Daily Comment (October 5, 2018)
by Bill O’Grady and Thomas Wash
[Posted: 9:30 AM EDT] It’s employment Friday! We cover the data in detail below, but the short recap is that the payroll data came in well below forecast at 134k vs. estimates of 185k. However, revisions added 87k, so the overall increase in payrolls did exceed estimates. The unemployment rate dipped to 3.7%, below the 3.8% expected. Wages were on forecast at 2.8%. Overall, it’s a solid report and should support further increases in the policy rate. We are seeing further weakness in bond prices and a stronger dollar. Equities are mostly steady. Here are other items we are watching today:
Brazil to the polls: Brazilian voters go to the polls Sunday in what has been a rather wild pre-election season. For much of the run-up to the election, former president Luiz Inacio Lula da Silva was the front-runner, although he had been convicted of corruption. The courts barred him from running. With Lula out of the way, Jair Bolsonaro is leading in the polls. Bolsonaro, a former member of the military, is a controversial figure running on a right-wing populist platform. He was recently stabbed during a campaign rally, but has recovered. The electorate’s shift from favoring Lula, a hard-left candidate, to Bolsonaro, a hard-right candidate, is a pattern we have seen across the democracies of the world. The center-left and center-right are losing support, seen as the vanguard of globalization and deregulation. Voters want something different even if that “difference” is not ideologically consistent. We would not expect a final result from Sunday’s election; Brazil requires a majority to take the presidency and if no candidate exceeds 50% (polls don’t suggest any candidate will) then a runoff between the two largest vote winners will be held on October 28. Brazilian equities (in dollar terms) have been under pressure this year.
A Bolsonaro victory may be a catalyst for an equity rally as he would be seen, at least initially, as friendly to capital.

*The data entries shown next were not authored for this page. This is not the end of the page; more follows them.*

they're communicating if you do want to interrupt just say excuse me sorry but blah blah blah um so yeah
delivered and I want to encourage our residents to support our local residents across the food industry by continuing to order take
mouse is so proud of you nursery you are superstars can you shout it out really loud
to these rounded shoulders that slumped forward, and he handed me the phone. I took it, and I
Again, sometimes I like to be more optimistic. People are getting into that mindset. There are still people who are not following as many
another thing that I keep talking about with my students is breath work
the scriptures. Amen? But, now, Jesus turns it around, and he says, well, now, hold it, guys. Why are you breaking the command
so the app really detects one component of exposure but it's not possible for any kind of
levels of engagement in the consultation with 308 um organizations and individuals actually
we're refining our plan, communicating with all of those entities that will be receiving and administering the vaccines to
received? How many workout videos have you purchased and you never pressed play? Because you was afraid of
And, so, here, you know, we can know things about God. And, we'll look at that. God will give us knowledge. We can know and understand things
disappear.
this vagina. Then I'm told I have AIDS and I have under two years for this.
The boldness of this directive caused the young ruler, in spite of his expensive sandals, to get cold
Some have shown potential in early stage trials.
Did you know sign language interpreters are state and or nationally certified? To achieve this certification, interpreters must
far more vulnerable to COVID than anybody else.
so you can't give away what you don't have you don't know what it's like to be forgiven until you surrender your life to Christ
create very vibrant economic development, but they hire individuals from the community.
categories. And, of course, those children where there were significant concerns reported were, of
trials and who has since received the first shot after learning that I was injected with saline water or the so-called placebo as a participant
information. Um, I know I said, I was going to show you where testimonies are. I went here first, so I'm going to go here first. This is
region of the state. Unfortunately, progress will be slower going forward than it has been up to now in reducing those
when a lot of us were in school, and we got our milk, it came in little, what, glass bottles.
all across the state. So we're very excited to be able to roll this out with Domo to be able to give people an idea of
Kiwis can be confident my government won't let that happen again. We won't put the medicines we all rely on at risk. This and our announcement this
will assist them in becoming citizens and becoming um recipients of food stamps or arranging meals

The disappearing journalist:Jamal Khashoggi is a Saudi journalist who has been living outside the kingdom recently on apparent fears of arrest. Earlier in the week, he entered the Saudi consulate in Istanbul. He hasn’t been seen since. The Saudis say they don’t have him but it is generally believed that the kingdom has detained him. Khashoggi has been critical of Saudi Crown Prince Salman, a leader who has shown he will not tolerate dissent. We would not look for the U.S. to get deeply involved in this issue, but Khashoggi is well known and if he has been arrested it could be a public relations issue for Saudi Arabia.